13 abr. 2014

Domingo de Ramos 2014

Se abren las puertas de la Casa Hermandad situada en la Calle Parra, son apróximadamente las 9:50 y un día soleado les ofrece nuestra ciudad de Málaga. Empieza a salir la cabeza de procesión, le siguen los nazarenos, más allá los estandartes... La Semana Santa de Málaga ha comenzado.

Es Domingo de Ramos, todos aprovechan a sacar sus galas, a ponerse bien guapos antes de salir y sobre todo, estrenan algo, que ya sabéis que quien en no estrena en Domingo de Ramos, se le caen las manos... También se le llama la procesión de los niños porque esa mañana el centro de Málaga se invade de personas de todas las partes de la propia ciudad y muchos turistas que sienten curiosidad por saber las costumbres de esta semana tan importante para esta ciudad.

Y entonces es cuando llegas al a Alameda Principal, ves aquella curva llena de personas haciendo filas y filas y filas, que, a veces, es imposible averiguar qué procesión pasa por allí si no tienes el itinerario, pero cuando aquel trono comienza a andar por aquel camino mientras la banda va sonando detrás es cuando realmente te empiezas a dar cuenta de que la Semana Santa de Málaga ha comenzado y ahora solo quedan varios días por delante muy similares al de hoy, solo que cambias los tacones por tenis, los vestidos por vaqueros y el bolso pequeño por una mochila con bocadillos y bebidas.

Para mí, esta semana es algo más que creer o dejar de creer, es una tradición que siempre hubo en mi familia desde que mis padres eran novios, y desde que mi padre era pequeño. En esta semana no había excusas para nada, había que salir, había que recorrerse las callejuelas buscando los tronos o esperar entre el gentío a que dos tronos se crucen, se saluden y los alcen a pulso. Es algo que es difícil de entender si nunca lo viviste, es una sensación de emoción... Es difícil explicarlo pero es algo que siempre viví y que este año no viviré.

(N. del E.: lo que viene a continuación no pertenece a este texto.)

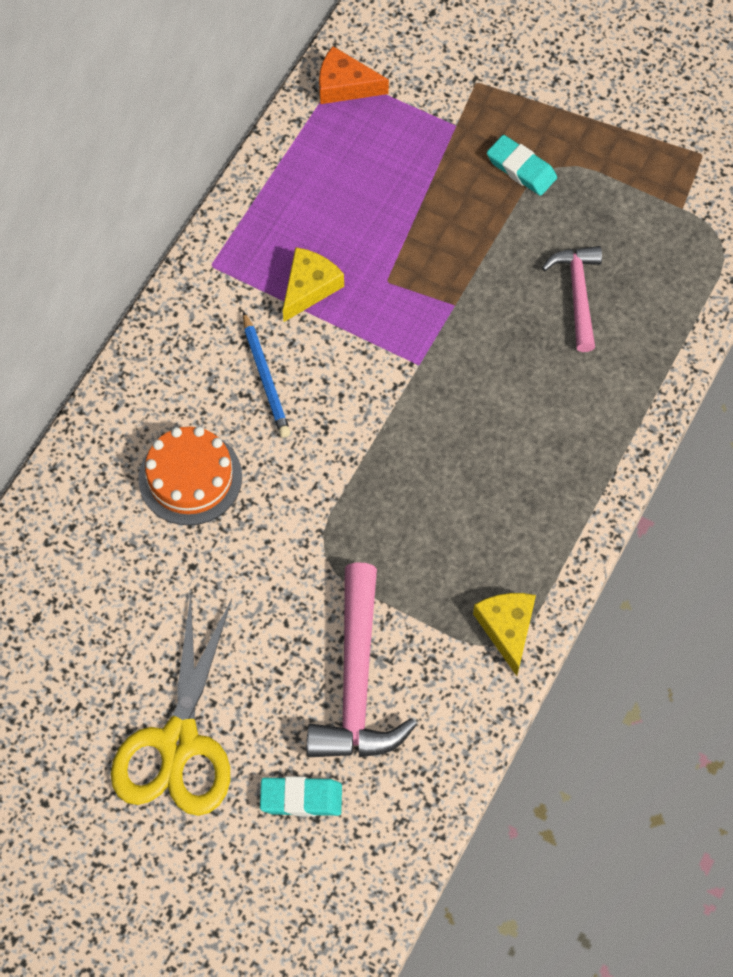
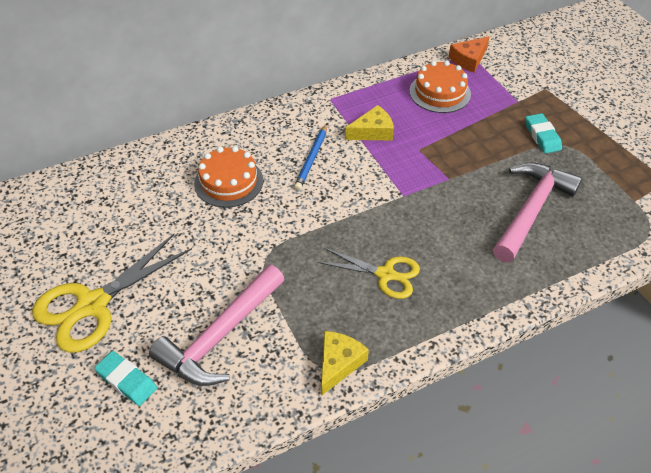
camera: 35 degrees right, 15 degrees down
orange cheese [319,46,389,104] -> orange cheese turned 90 degrees counterclockwise [449,36,489,72]
pink hammer [542,246,602,352] -> pink hammer [493,162,582,262], size x1.61
none -> yellow scissors [318,248,420,299]
none -> orange cake [409,61,471,113]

Espero que los que tengáis la suerte y oportunidad de estar por Málaga esta semana y os gusten las procesiones, disfrutéis cada nota que salga de un saxofón, una trompeta o una corneta; que se os ericen los poros de la piel cuando veáis un par de tronos alzándose a pulso y que el ambiente os haga fundiros con la multitud y seáis unos más.

La Semana Santa no está creada solo para creyentes, también los hay que no lo somos y nos gusta ese ambiente y vivir esa semana a tope por cuestiones de costumbres y cultura... Tenedlo en cuenta.